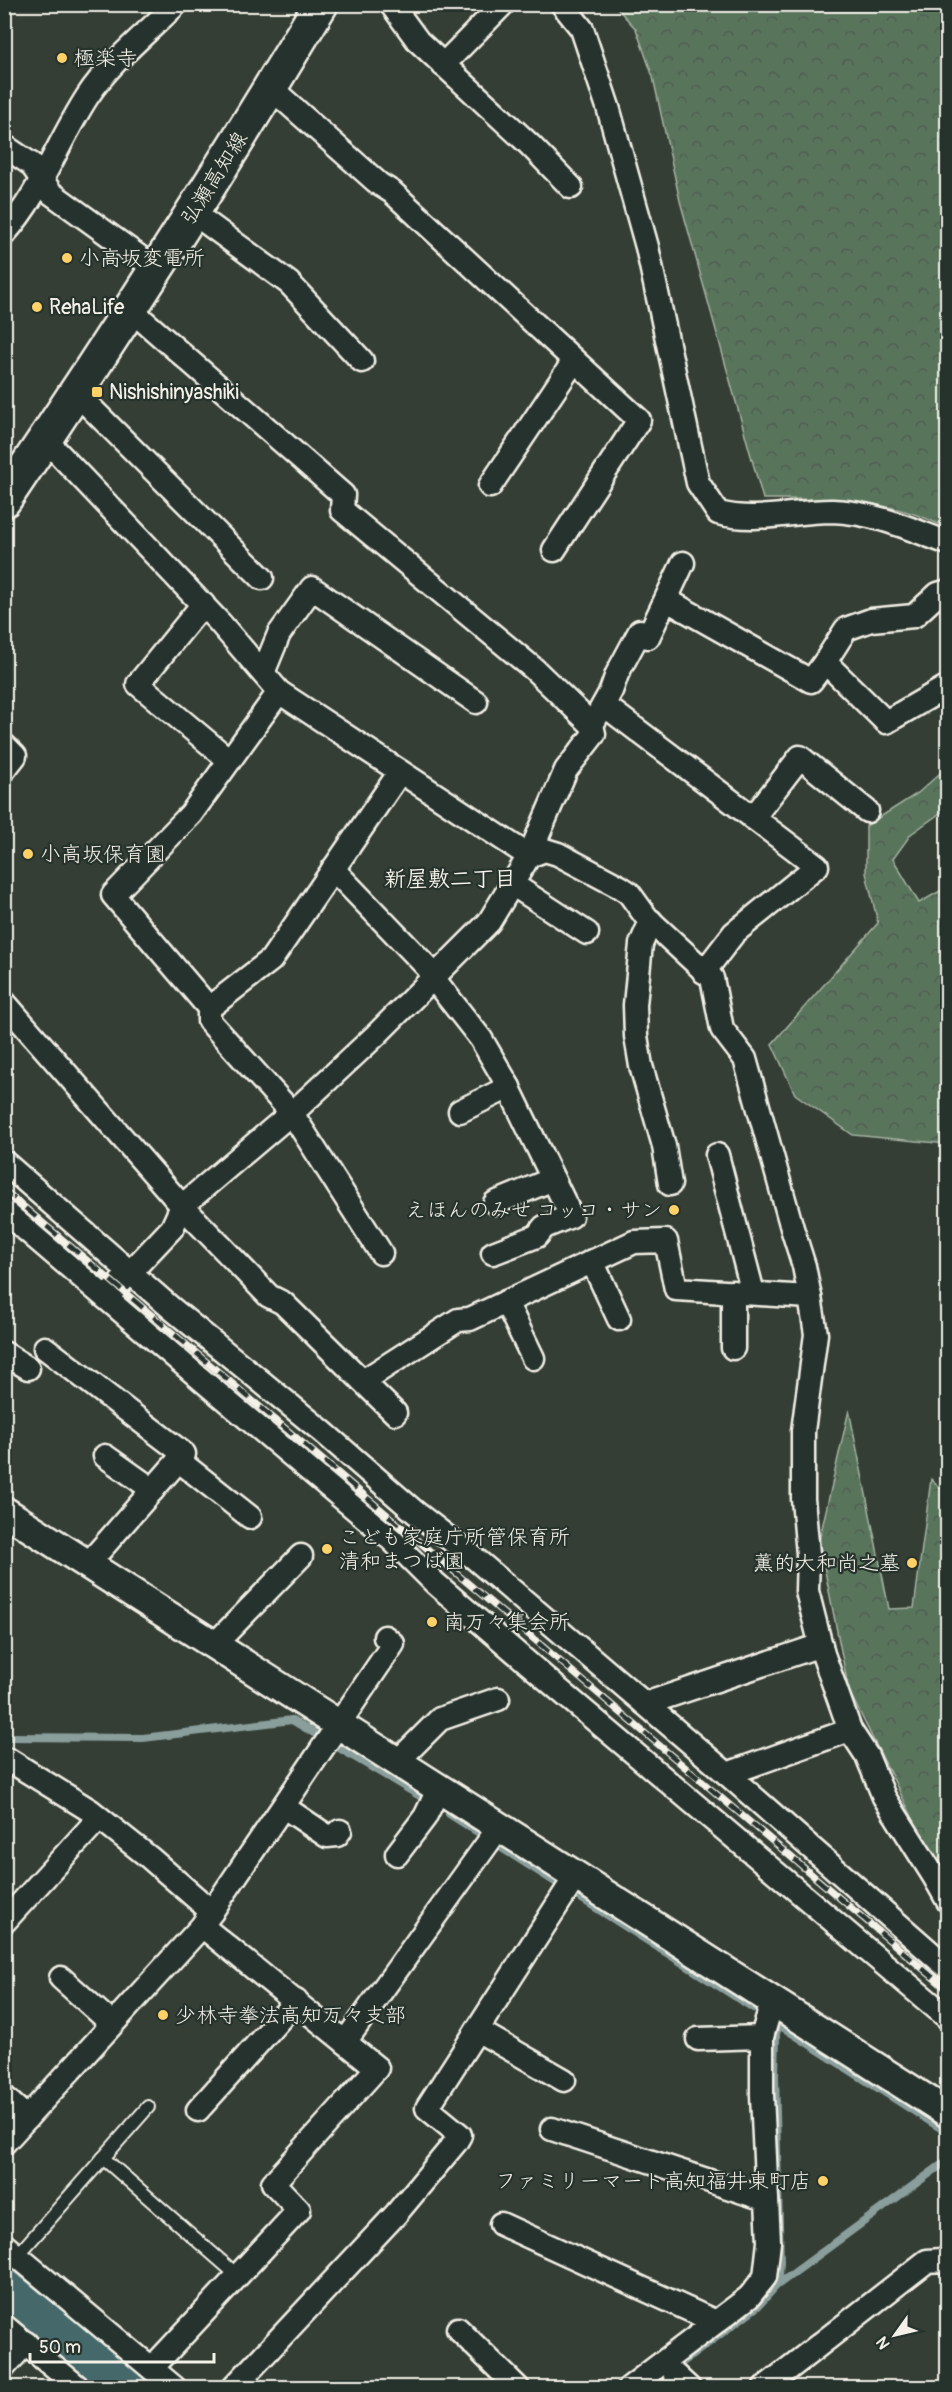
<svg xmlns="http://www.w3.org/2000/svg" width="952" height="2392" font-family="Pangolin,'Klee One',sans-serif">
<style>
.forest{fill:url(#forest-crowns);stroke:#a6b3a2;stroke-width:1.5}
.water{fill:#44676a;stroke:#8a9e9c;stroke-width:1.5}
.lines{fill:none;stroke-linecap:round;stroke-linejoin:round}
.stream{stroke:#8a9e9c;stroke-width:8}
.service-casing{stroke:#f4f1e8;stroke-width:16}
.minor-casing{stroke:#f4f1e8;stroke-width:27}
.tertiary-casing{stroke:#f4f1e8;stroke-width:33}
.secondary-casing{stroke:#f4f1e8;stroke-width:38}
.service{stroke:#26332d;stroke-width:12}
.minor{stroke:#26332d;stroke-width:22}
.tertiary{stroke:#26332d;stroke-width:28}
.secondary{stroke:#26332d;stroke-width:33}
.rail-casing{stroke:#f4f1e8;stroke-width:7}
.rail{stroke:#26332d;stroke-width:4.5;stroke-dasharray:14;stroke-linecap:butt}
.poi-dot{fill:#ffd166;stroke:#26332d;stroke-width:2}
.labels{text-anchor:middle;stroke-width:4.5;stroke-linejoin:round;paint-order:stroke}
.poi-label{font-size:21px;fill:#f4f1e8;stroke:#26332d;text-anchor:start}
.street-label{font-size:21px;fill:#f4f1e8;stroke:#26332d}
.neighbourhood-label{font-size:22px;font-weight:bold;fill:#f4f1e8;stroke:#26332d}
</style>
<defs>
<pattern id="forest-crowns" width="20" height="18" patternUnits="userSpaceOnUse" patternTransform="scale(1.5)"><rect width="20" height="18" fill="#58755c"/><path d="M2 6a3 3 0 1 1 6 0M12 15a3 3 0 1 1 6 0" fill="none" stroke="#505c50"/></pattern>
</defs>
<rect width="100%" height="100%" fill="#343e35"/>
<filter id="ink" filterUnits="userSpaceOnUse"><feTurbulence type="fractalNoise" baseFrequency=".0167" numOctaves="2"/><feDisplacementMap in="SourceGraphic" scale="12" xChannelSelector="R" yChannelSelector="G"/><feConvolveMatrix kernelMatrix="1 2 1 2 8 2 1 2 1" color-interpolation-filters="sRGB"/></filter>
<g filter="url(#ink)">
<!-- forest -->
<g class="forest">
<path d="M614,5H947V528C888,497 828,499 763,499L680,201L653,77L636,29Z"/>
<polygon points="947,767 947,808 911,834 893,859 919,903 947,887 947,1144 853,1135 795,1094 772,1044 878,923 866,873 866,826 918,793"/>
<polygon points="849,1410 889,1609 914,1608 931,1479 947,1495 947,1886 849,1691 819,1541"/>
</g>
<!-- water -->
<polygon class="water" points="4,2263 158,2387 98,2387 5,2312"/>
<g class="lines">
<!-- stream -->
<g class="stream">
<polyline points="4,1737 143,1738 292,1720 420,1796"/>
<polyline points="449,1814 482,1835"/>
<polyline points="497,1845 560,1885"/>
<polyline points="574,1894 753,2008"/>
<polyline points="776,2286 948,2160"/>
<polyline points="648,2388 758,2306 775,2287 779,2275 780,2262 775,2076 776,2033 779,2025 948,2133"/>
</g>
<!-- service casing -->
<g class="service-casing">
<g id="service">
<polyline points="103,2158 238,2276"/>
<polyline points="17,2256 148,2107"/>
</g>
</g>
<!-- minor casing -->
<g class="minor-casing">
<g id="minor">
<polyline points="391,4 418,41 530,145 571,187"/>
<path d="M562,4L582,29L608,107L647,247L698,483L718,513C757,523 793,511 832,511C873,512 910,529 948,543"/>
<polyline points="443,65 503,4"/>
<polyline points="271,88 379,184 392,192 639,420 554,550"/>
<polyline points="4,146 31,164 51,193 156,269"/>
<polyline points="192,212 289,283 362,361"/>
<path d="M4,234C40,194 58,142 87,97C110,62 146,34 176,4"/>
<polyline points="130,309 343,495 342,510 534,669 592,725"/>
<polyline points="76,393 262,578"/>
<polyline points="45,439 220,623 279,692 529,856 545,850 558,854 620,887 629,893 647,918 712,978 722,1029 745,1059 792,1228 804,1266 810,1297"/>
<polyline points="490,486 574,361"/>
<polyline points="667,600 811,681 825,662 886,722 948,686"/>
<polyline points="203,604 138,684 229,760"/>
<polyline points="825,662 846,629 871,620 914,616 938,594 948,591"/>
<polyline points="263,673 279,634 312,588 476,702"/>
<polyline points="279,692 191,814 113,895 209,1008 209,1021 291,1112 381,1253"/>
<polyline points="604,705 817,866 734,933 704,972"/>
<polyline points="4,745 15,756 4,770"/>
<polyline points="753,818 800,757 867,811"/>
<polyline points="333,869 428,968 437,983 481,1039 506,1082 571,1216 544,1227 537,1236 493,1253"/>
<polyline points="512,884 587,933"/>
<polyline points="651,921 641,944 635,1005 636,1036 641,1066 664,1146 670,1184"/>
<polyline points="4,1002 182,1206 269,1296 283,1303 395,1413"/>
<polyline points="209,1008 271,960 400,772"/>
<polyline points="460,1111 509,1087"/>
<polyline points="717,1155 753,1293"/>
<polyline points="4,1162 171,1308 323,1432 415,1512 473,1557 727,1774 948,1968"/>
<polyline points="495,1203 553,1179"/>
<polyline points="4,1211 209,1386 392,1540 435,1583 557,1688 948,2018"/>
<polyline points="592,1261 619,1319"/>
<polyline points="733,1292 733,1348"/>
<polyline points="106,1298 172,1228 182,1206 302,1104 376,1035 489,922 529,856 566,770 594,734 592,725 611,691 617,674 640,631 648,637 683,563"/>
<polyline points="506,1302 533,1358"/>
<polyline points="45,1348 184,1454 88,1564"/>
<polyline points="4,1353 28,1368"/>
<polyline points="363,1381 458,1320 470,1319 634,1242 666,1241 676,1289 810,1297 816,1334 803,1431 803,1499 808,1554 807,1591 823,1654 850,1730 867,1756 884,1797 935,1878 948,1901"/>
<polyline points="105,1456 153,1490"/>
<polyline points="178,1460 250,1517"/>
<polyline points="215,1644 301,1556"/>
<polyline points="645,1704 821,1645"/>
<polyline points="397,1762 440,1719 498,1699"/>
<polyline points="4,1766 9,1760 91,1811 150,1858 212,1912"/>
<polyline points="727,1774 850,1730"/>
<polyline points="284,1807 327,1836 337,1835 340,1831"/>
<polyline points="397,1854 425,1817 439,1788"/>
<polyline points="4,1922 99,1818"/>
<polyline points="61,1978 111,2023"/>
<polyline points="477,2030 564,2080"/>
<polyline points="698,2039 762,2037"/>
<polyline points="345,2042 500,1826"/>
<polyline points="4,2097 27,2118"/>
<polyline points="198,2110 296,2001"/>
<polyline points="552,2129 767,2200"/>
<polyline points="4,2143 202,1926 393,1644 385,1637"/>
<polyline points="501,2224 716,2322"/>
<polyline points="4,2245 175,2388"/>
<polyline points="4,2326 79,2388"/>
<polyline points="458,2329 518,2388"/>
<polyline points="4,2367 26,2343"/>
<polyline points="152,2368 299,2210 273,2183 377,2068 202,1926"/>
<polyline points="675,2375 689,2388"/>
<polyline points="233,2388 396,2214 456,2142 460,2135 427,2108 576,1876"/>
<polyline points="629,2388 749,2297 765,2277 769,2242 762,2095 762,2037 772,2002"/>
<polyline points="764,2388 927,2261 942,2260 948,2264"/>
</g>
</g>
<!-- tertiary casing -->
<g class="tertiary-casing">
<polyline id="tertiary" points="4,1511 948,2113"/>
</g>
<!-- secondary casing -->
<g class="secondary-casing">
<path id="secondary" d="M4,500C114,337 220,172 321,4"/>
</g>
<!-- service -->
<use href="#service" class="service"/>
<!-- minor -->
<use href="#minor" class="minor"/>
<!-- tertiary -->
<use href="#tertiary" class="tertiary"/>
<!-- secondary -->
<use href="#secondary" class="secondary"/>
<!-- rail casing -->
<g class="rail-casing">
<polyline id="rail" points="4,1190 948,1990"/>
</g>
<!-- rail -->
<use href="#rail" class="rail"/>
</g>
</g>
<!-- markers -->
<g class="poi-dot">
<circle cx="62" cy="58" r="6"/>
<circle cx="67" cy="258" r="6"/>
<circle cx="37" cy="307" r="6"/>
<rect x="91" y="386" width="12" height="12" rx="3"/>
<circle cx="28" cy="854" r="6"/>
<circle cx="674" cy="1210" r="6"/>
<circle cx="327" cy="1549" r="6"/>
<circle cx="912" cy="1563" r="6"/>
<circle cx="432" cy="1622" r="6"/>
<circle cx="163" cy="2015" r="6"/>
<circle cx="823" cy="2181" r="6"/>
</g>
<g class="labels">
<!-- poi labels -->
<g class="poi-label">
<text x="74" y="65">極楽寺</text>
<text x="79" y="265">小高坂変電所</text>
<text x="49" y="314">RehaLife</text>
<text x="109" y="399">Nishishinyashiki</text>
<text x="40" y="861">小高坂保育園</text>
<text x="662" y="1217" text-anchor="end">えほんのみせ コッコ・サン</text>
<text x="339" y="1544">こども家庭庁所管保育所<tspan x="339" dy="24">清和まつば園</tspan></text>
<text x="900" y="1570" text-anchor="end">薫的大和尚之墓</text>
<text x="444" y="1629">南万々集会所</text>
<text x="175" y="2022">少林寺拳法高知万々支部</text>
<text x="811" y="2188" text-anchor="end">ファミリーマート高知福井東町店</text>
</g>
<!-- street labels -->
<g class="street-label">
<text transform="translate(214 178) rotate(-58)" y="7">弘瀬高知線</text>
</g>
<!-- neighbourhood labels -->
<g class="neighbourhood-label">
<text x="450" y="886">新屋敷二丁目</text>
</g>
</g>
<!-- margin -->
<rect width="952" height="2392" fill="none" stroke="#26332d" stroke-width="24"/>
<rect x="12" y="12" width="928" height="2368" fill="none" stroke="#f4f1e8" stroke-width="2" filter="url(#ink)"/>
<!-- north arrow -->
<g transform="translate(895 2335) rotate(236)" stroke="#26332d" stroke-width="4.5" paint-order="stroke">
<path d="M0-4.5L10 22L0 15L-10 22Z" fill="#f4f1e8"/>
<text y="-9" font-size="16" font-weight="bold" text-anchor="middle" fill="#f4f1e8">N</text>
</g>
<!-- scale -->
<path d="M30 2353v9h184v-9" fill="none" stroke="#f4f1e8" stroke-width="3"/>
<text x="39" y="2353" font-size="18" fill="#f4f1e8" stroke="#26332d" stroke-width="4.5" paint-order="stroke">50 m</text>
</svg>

________

**YOUR OBJECTIVE:** Please filter the entries above down to the lines holding "round" and copy them.

**TASK SOLUTION:**
.lines{fill:none;stroke-linecap:round;stroke-linejoin:round}
.labels{text-anchor:middle;stroke-width:4.5;stroke-linejoin:round;paint-order:stroke}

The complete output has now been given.